A Supplemental Source for Distribution
The Yucaipa Valley Water District is located about 70 miles east of downtown Los Angeles and serves drinking water to 60,000 customers in the greater Yucaipa area. The district relies on groundwater from the Yucaipa aquifer basin to serve its customers; however, because the basin currently is being overdrafted, a supplemental source was required.
To meet this need, the district developed plans for a new Yucaipa Valley Regional Water Filtration Facility to treat a new surface water supply that would provide an initial capacity of 12 million gal per day (mgd) and could be expanded to 36 mgd of high-quality drinking water to its customers.
State project water from the East Branch Extension of the California Aqueduct—which is fed from the Sacramento-San Joaquin Delta via the California Aqueduct, Lake Silverwood and the Crafton Hills Reservoir—was selected as the most reliable surface water from the source because of its good record of availability. The 95th percentile of source water turbidity is less than 10 NTU.
Total organic carbon (TOC) in the state project water ranges between 2 and 5 mg/L and contains elevated levels of humic constituents picked up in the delta. These humics are precursors to the formation of regulated disinfection byproducts (DBPs). A large fraction of the TOC precursors is not amenable to removal by coagulation optimized for turbidity removal.
TOC Removal & DBP Compliance
The most common strategy for DBP compliance systems using state project water with highly reactive TOC levels is to use chloramination as the residual in the distribution system. The district chose not to use chloramination because it would require construction of ammonia addition facilities at 40 well sites and require public notification for kidney dialysis patients.
Some plants attempt to remove TOC with high doses of ferric chloride; however, this has had limited success and increases operational costs for chemicals and sludge disposal. The selected strategy for the facility is to use nanofiltration (NF) to treat up to 75% of the microfiltration (MF) filtrate to remove TOC precursors. The economics of using NF are enhanced because the NF reject water is combined with treated MF backwash water and sent to the district’s nonpotable water system, where it is used for irrigation.

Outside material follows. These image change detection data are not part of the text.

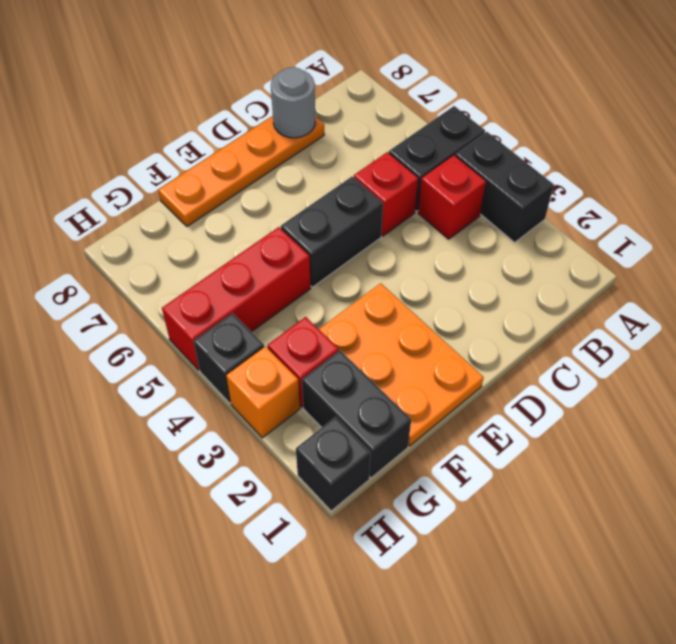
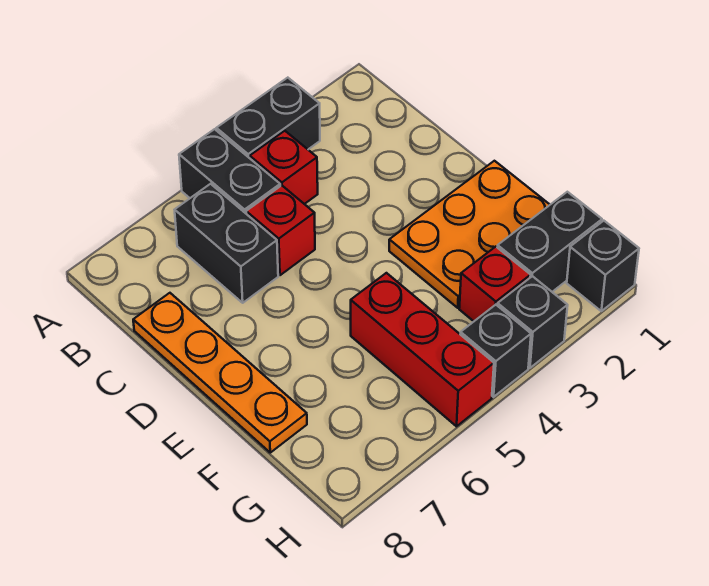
grey 1x1 round brick [271,67,315,138] -> none
black 1x2 brick [281,176,383,287] -> black 1x2 brick moved to [175,184,278,303]
orange 1x1 brick [226,347,300,438] -> black 1x1 brick [497,276,568,368]

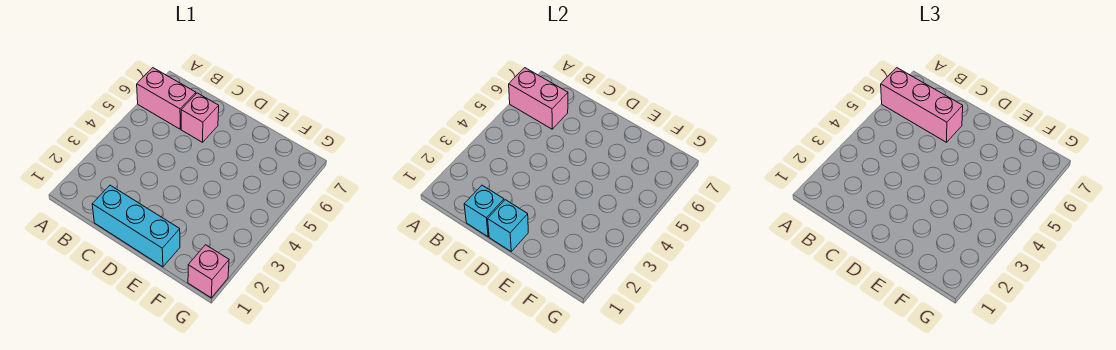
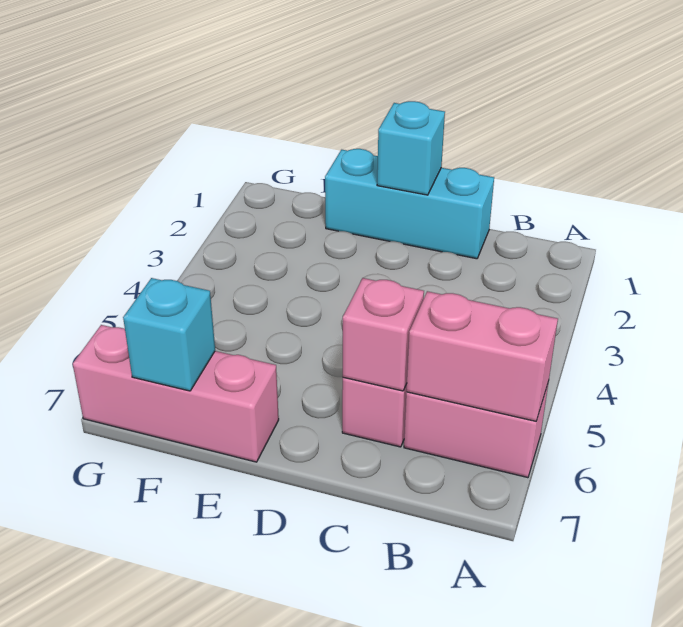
pink 1x3 brick [881,68,963,142] -> pink 1x3 brick moved to [73,325,279,462]
cyan 1x1 brick [464,185,504,237] -> cyan 1x1 brick moved to [123,278,215,391]
pink 1x1 brick [188,245,229,298] -> pink 1x1 brick moved to [343,278,424,391]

The new facility was constructed on a 32-acre sloping site. The membrane building location takes advantage of the natural grade of the site to avoid pumping into the MF membranes, allowing for gravity flow that saves around 800,000 kWh of electricity per year. The water filtration facility consists of the following process components:
- Influent flow control, equalization basin and pipeline;
- A two-stage membrane filtration system that includes a prepurchased Pall MF membrane system, followed by an NF membrane system that treats up to 75% of the treated water to provide TOC removal as required to achieve DBP objectives in the distribution system;
- A 42,500-sq-ft operations building that houses the MF and NF membrane systems, control room, employee facilities, conference room, basement and other functional spaces;
- Chemical systems, including sodium hypo- chlorite, caustic, ferric chloride, polymer, polyphosphates and membrane-cleaning chemical storage and feed pumps;
- A 6-mgd prestressed concrete finished water storage reservoir; and
- A dissolved air flotation system and residuals- handling system to handle backwash waste streams from the MF membranes.
For the initial phase, space was provided for equipment such as additional MF and NF membrane skids and residuals-handling units that would easily allow for an increase to a production capacity of 18 mgd. Yard piping was sized to allow for an ultimate capacity of 36 mgd. The building is designed to allow for the NF system to be relocated to a new building, and the MF system can be expanded to 36 mgd in the operations building.
Treated surface water from the facility is introduced directly into the distribution system, replacing water previously provided by groundwater sources. With a new water source, there’s always a concern that a change in distributed water quality may have unexpected consequences relative to corrosion—or release of corrosion products—from the surfaces of the existing distribution system mains or household plumbing. The chemical process by which existing corrosion scales (metal oxides) come to a new thermodynamic equilibrium with a changing water quality is called re-equilibration.
Prior to introducing treated water into the distribution system, an evaluation was performed and the following findings and measures were made:
- The finished water quality from the proposed MF/NF treatment facility is, with only minor modification, acceptable for direct introduction to the existing distribution system. Blending of the new treated surface water with existing groundwater sources is not necessary.
- Existing corrosion scales within the Yucaipa system are relatively minimal and do not represent a large reservoir of iron oxide solids that would contribute to aesthetic problems if corrosion scales were destabilized.
- Differences in finished water chemistry between the historical groundwater overall mineral content are relatively minor in terms of those constituents that control the corrosion processes or contribute to the formation of corrosion scales.
- Lead and Copper Rule compliance can be main- tained while introducing the treated surface water.
Relatively modest corrosion control measures have been implemented for the finished surface water. The most important of these was establishing an introductory pH target of 8.3 and an interim polyphosphate addition program during the first few months of new source integration. The program was successful in integrating the new water source with no significant consumer complaints.